# 作業指示:
労働力需給制度部会の議事録を、示されている最後の文の後から書き継いでください。

第294回労働政策審議会職業安定分科会労働力需給制度部会 議事録

日時

2020年(令和2年)1月31日(金)10:00~

場所

東京都港区芝公園1-5-32 労働委員会会館講堂(7階)

出席者

公益代表委員
  • 小野 晶子
  • 鎌田 耕一(部会長)
  • 松浦 民恵
労働者代表委員
  • 木住野 徹
  • 永井 幸子
  • 奈良 統一
  • 仁平 章
使用者代表委員
  • 佐久間 一浩
  • 中西 志保美
  • 正木 義久
  • 森川 誠

議題

  1. (1)労働者派遣事業者団体からのヒアリング(公開)
  2. (2)労働者派遣事業の許可等について(非公開)
  3. (3)有料職業紹介事業及び無料職業紹介事業の許可について(非公開)

議事

議事内容
○鎌田部会長 それでは、ただいまから第294回労働力需給制度部会を開催いたします。本日は公益代表の藤本委員が所用により御欠席されております。
本日は、労働者派遣事業者団体からのヒアリングの後、許可の諮問に係る審査を行います。このうち、労働者派遣事業者団体からのヒアリングについては、公開で実施いたしますが、許可の諮問にかかる審査については、資産の状況等の個別の事業主に関する事項を扱うことから、「公開することにより、特定の者に不当な利益を与え又は不利益を及ぼすおそれがある」場合に該当するため、非公開とさせていただきます。
傍聴されている方につきましては、ヒアリング終了後に御退席いただくことになりますので、あらかじめ御了承ください。

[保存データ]

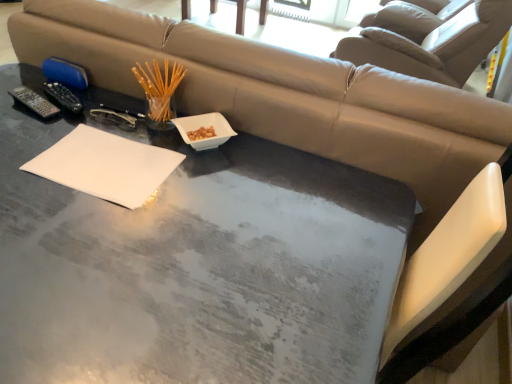
In order to click on free space to the right of white matte notepad at center in this screenshot , I will do coord(217,191).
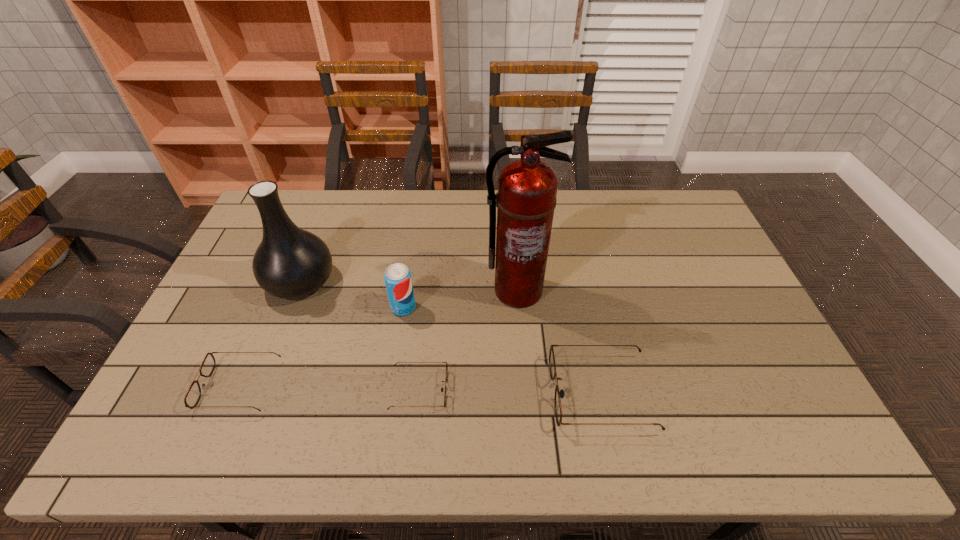
Find the location of a particular element. This screenshot has width=960, height=540. vacant region at the far edge of the desktop is located at coordinates (335, 196).

Where is `vacant space at the near edge of the desktop`? This screenshot has width=960, height=540. vacant space at the near edge of the desktop is located at coordinates (365, 402).

Where is `free space at the left edge of the desktop`? free space at the left edge of the desktop is located at coordinates (228, 323).

In the image, there is a desktop. At what (x,y) coordinates should I click in order to perform the action: click on vacant area at the right edge. Please return your answer as a coordinate pair (x, y). This screenshot has width=960, height=540. Looking at the image, I should click on (708, 330).

The image size is (960, 540). Identify the location of free region at the far left corner of the desktop. (288, 193).

This screenshot has height=540, width=960. I want to click on free space at the near left corner, so click(186, 383).

The image size is (960, 540). Identify the location of free region at the far right corner. (675, 192).

This screenshot has height=540, width=960. I want to click on vacant space in between the third tallest object and the fifth shortest object, so click(352, 294).

You are a GUI agent. You are given a task and a screenshot of the screen. Output one action in this format:
    pyautogui.click(x=<x>, y=<y>)
    Task: Click on the free spot between the shortest sunglasses and the second shortest sunglasses
    The height and width of the screenshot is (540, 960).
    Given the screenshot: What is the action you would take?
    pyautogui.click(x=329, y=388)

This screenshot has width=960, height=540. I want to click on free space between the tallest object and the third tallest object, so click(x=461, y=299).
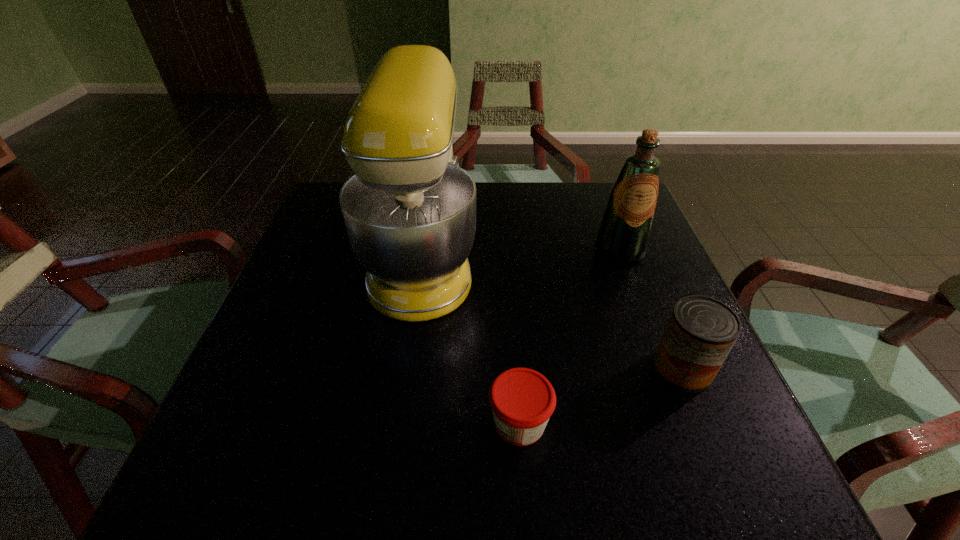
Where is `vacant area that lies between the tallest object and the can`? vacant area that lies between the tallest object and the can is located at coordinates (553, 314).

You are a GUI agent. You are given a task and a screenshot of the screen. Output one action in this format:
    pyautogui.click(x=<x>, y=<y>)
    Task: Click on the vacant region between the third farthest object and the tallest object
    This screenshot has height=540, width=960.
    Given the screenshot: What is the action you would take?
    pyautogui.click(x=553, y=314)

Where is `vacant area that lies between the shortest object and the leftmost object`? The width and height of the screenshot is (960, 540). vacant area that lies between the shortest object and the leftmost object is located at coordinates (471, 341).

Select which object appears as the closest to the second nearest object. Please provide its 2D coordinates. Your answer should be formatted as a tuple, i.e. [(x, y)], where the tuple contains the x and y coordinates of a point satisfying the conditions above.

[(522, 400)]

Identify the location of object that can be found as the second closest to the jam. (701, 331).

The height and width of the screenshot is (540, 960). Identify the location of free spot that satisfies the following two spatial constraints: 1. on the front-facing side of the olive oil; 2. on the side of the tallest object with the control knob. (623, 259).

This screenshot has width=960, height=540. In order to click on vacant space that satisfies the following two spatial constraints: 1. on the side of the can with the control knob; 2. on the right side of the mixer in this screenshot , I will do `click(407, 368)`.

Locate an element on the screen. free location that satisfies the following two spatial constraints: 1. on the side of the leftmost object with the control knob; 2. on the back side of the can is located at coordinates (407, 368).

Where is `free region that satisfies the following two spatial constraints: 1. on the front-facing side of the olive oil; 2. on the side of the tallest object with the control knob`? The height and width of the screenshot is (540, 960). free region that satisfies the following two spatial constraints: 1. on the front-facing side of the olive oil; 2. on the side of the tallest object with the control knob is located at coordinates (623, 259).

Locate an element on the screen. The image size is (960, 540). vacant point that satisfies the following two spatial constraints: 1. on the side of the mixer with the control knob; 2. on the left side of the third farthest object is located at coordinates (407, 368).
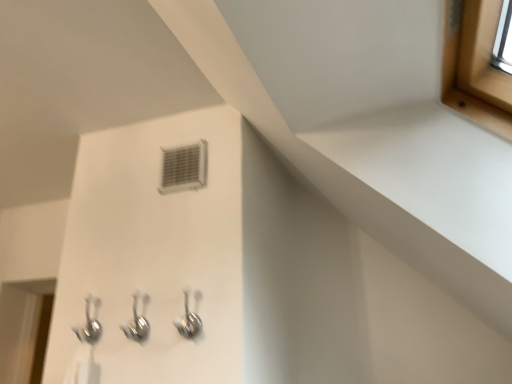
Question: Is white plastic air conditioning at center surrounding satin nickel hooks at center, which ranks as the third plumbing fixture in left-to-right order?

Choices:
 (A) no
 (B) yes

Answer: (A)

Question: Is white plastic air conditioning at center smaller than satin nickel hooks at center, positioned as the 1th plumbing fixture in right-to-left order?

Choices:
 (A) yes
 (B) no

Answer: (A)

Question: Does white plastic air conditioning at center come behind satin nickel hooks at center, which ranks as the third plumbing fixture in left-to-right order?

Choices:
 (A) yes
 (B) no

Answer: (A)

Question: Considering the relative sizes of white plastic air conditioning at center and satin nickel hooks at center, positioned as the 1th plumbing fixture in right-to-left order, in the image provided, is white plastic air conditioning at center bigger than satin nickel hooks at center, positioned as the 1th plumbing fixture in right-to-left order,?

Choices:
 (A) no
 (B) yes

Answer: (A)

Question: Is satin nickel hooks at center, which ranks as the third plumbing fixture in left-to-right order, at the back of white plastic air conditioning at center?

Choices:
 (A) yes
 (B) no

Answer: (B)

Question: From a real-world perspective, is white plastic air conditioning at center physically below satin nickel hooks at center, which ranks as the third plumbing fixture in left-to-right order?

Choices:
 (A) yes
 (B) no

Answer: (B)

Question: From the image's perspective, is polished chrome hooks at lower left, arranged as the third plumbing fixture when viewed from the right, on top of satin nickel hooks at center, positioned as the 1th plumbing fixture in right-to-left order?

Choices:
 (A) yes
 (B) no

Answer: (B)

Question: Would you say satin nickel hooks at center, positioned as the 1th plumbing fixture in right-to-left order, is part of polished chrome hooks at lower left, arranged as the third plumbing fixture when viewed from the right,'s contents?

Choices:
 (A) yes
 (B) no

Answer: (B)

Question: Can you confirm if polished chrome hooks at lower left, arranged as the third plumbing fixture when viewed from the right, is shorter than satin nickel hooks at center, positioned as the 1th plumbing fixture in right-to-left order?

Choices:
 (A) yes
 (B) no

Answer: (B)

Question: Is polished chrome hooks at lower left, arranged as the third plumbing fixture when viewed from the right, turned away from satin nickel hooks at center, positioned as the 1th plumbing fixture in right-to-left order?

Choices:
 (A) yes
 (B) no

Answer: (B)

Question: Is polished chrome hooks at lower left, arranged as the third plumbing fixture when viewed from the right, smaller than satin nickel hooks at center, positioned as the 1th plumbing fixture in right-to-left order?

Choices:
 (A) yes
 (B) no

Answer: (A)

Question: Can you confirm if polished chrome hooks at lower left, arranged as the third plumbing fixture when viewed from the right, is bigger than satin nickel hooks at center, positioned as the 1th plumbing fixture in right-to-left order?

Choices:
 (A) no
 (B) yes

Answer: (A)

Question: Are satin nickel hooks at center, which ranks as the third plumbing fixture in left-to-right order, and polished chrome hooks at lower center, the 2th plumbing fixture viewed from the left, far apart?

Choices:
 (A) no
 (B) yes

Answer: (A)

# 出力結果:
それでは議題1、労働者派遣事業者団体からのヒアリングについて、資料の確認と、併せて御出席いただいている方の紹介を事務局よりお願いいたします。
 
○米岡補佐 本日は労働者派遣事業者団体として、日本人材派遣協会の大原理事と野村事務局長にお越しいただいております。資料は、資料1となります。どうぞよろしくお願いいたします。
 
○大原理事 改めまして日本人材派遣協会の大原です。どうぞ今日はよろしくお願い申し上げます。
 
○野村事務局長 事務局を担当しております野村です。よろしくお願いいたします。
 
○鎌田部会長 日本人材派遣協会の大原理事と野村事務局長におかれましては、大変御多忙のところ、本部会に御出席いただきまして誠にありがとうございます。本日は労働者派遣事業者団体の立場から、派遣制度について御意見を述べていただければと思います。まずは15分程度御説明いただき、その後、質疑応答としたいと思います。それでは、よろしくお願いいたします。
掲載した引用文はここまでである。